- _EXTRACTED ENTRIES_:

┄┄┄┄┄┄┄┄┄┄

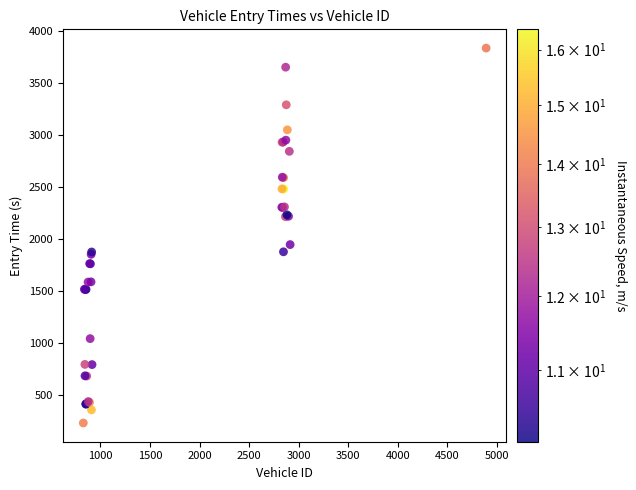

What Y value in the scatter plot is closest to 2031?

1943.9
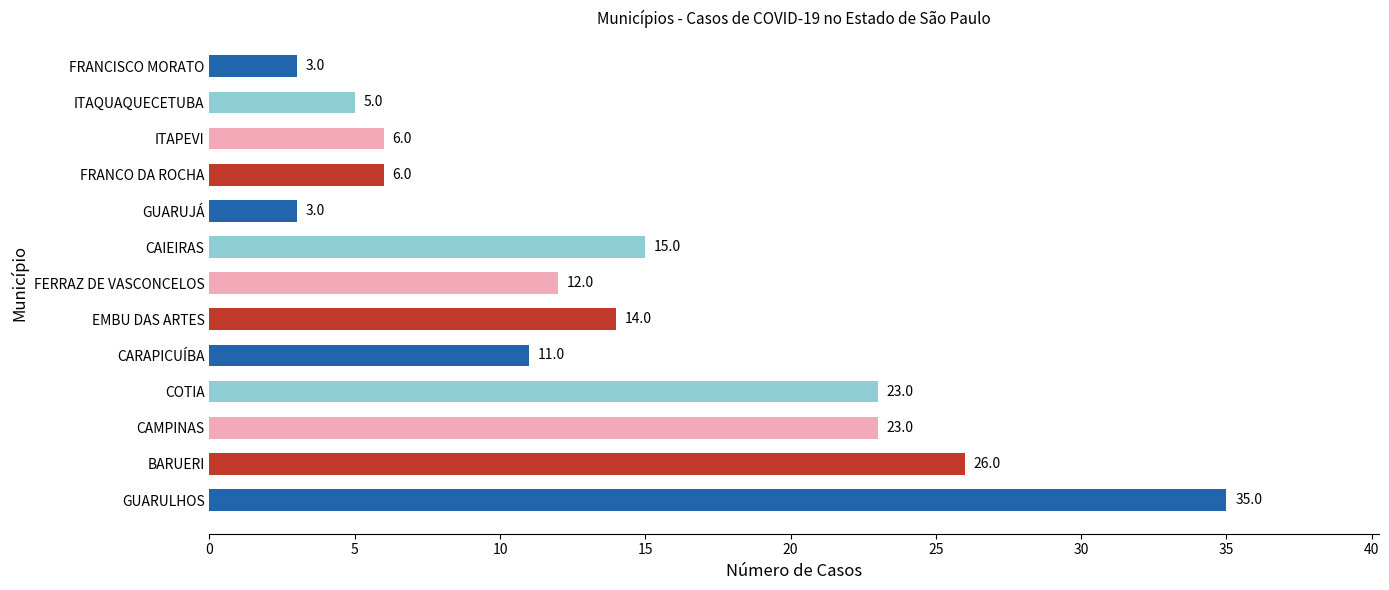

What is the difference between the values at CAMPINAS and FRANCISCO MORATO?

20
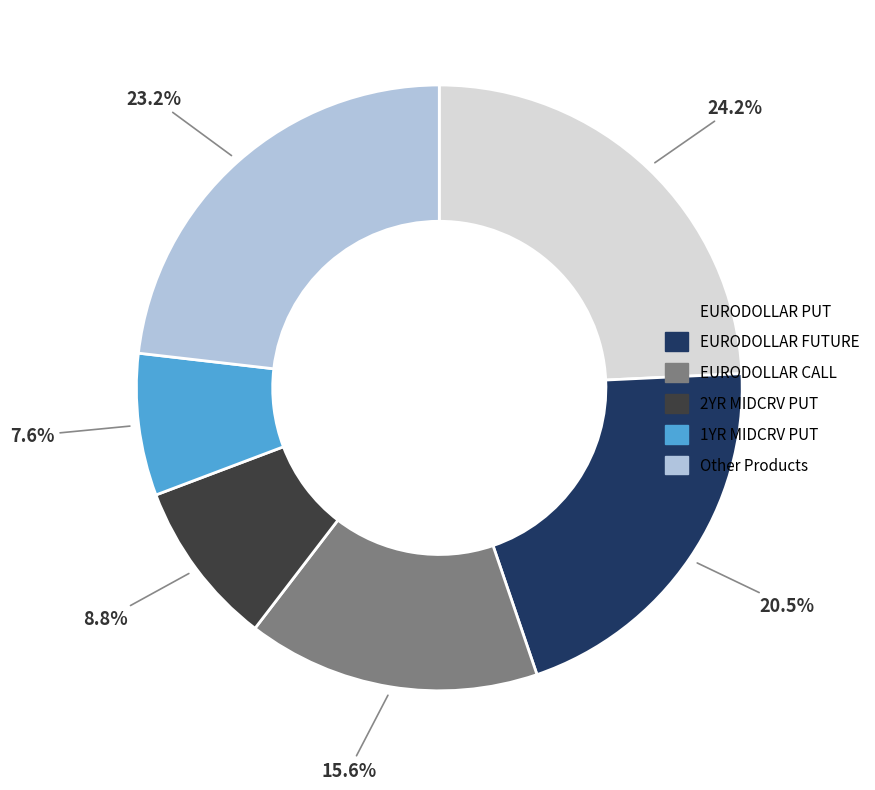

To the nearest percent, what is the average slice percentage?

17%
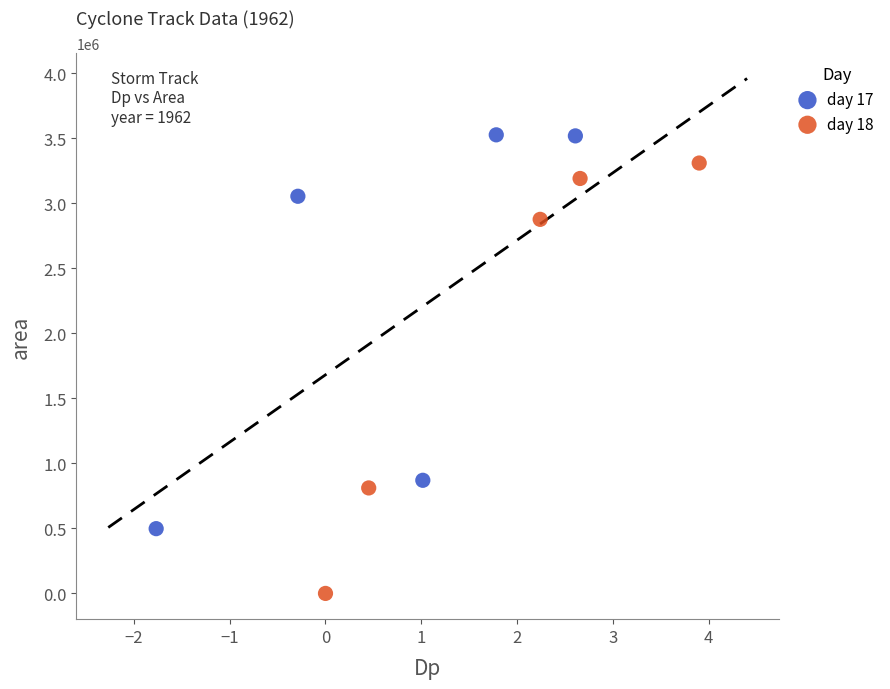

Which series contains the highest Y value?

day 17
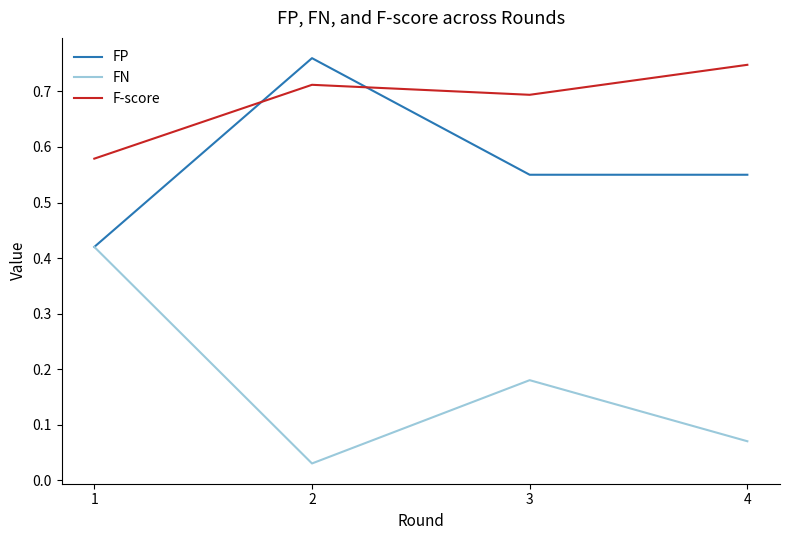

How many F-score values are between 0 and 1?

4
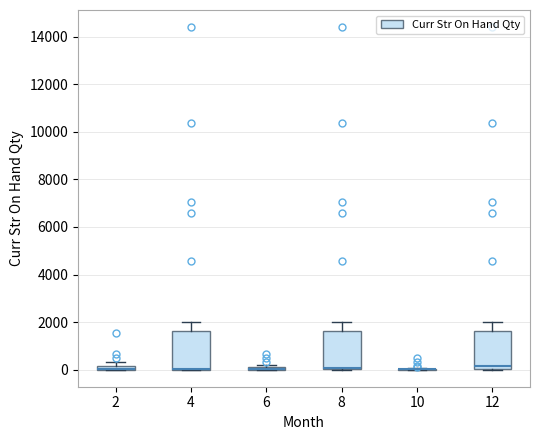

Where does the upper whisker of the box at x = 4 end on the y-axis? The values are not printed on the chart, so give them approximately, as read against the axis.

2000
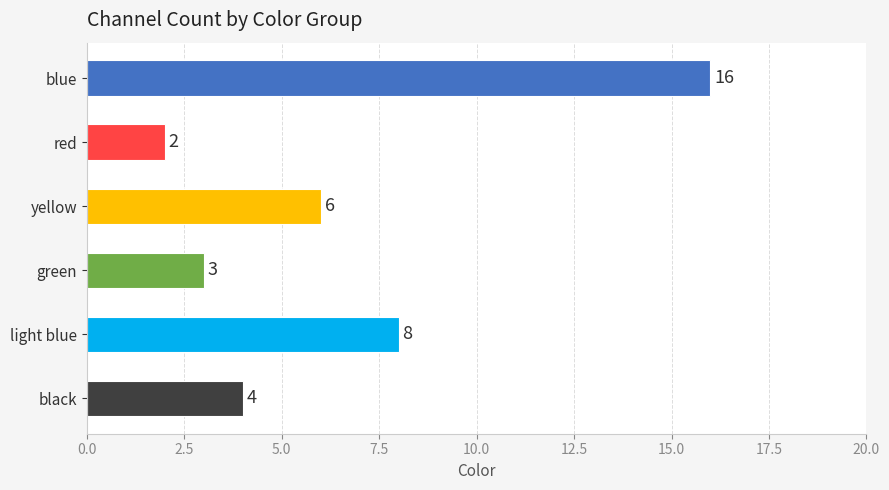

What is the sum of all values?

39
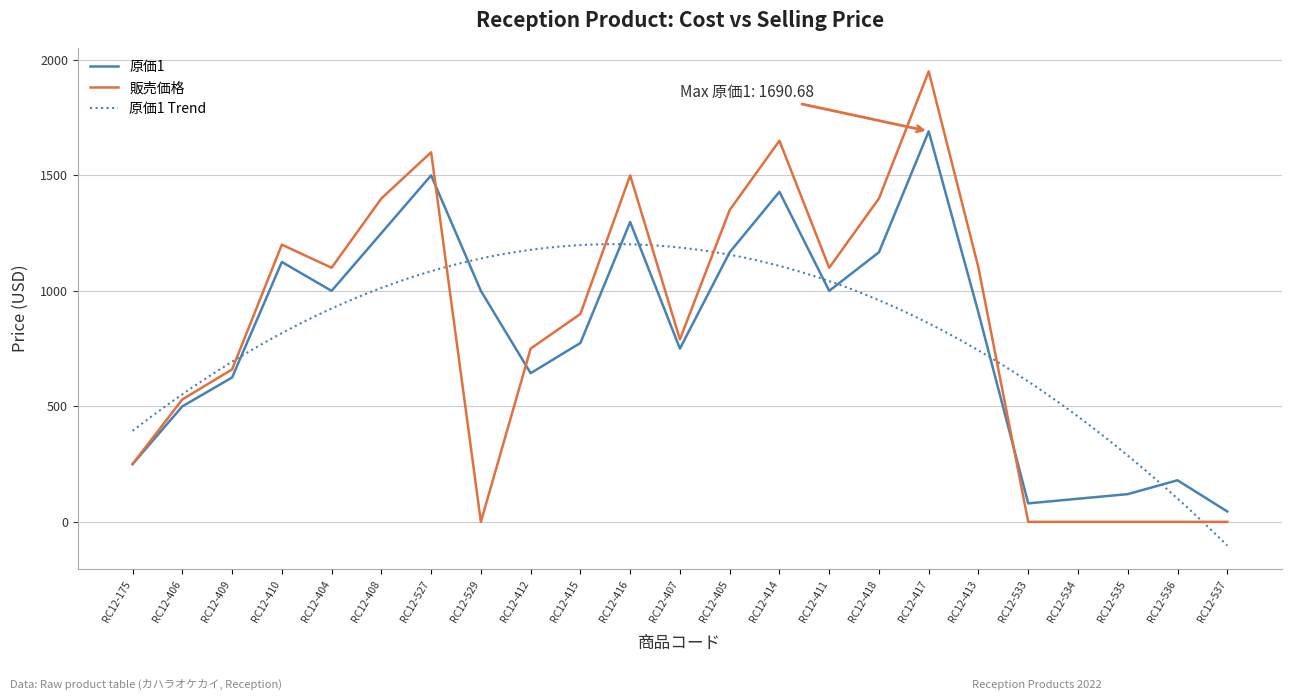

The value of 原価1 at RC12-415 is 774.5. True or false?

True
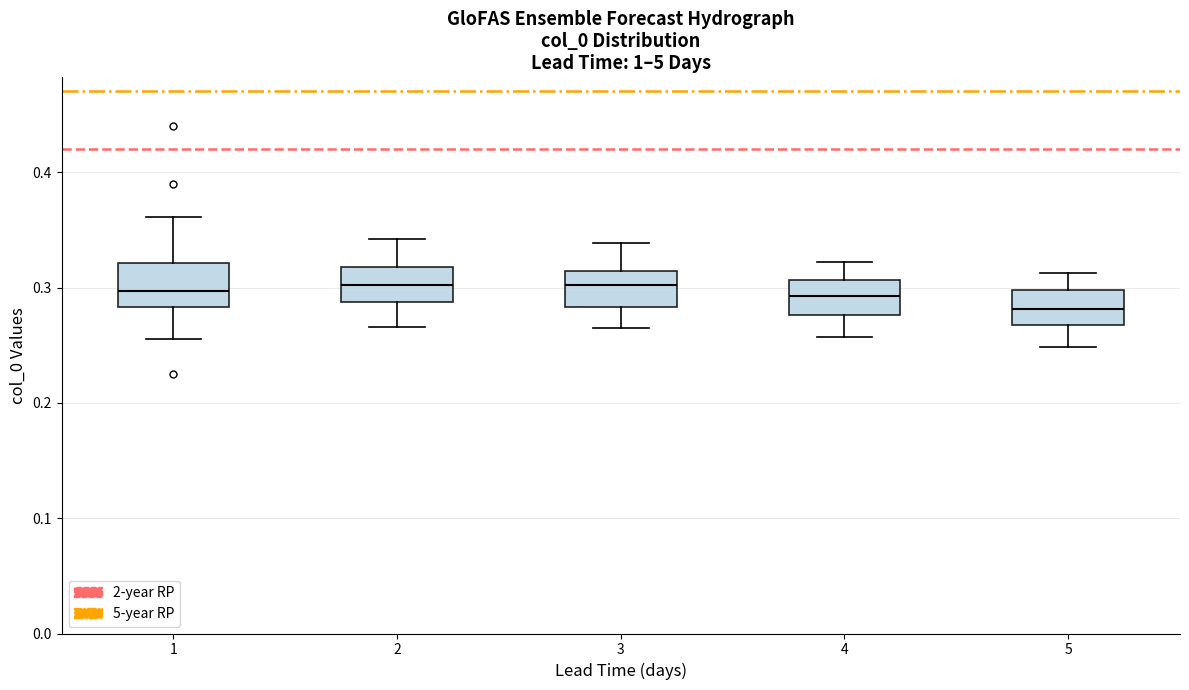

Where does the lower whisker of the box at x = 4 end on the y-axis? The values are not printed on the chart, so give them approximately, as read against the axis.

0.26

┄┄┄┄┄┄┄┄┄┄

How many lines of the records above contain the word "between"? Give only the number.

- _WRITTEN RESPONSE_: 2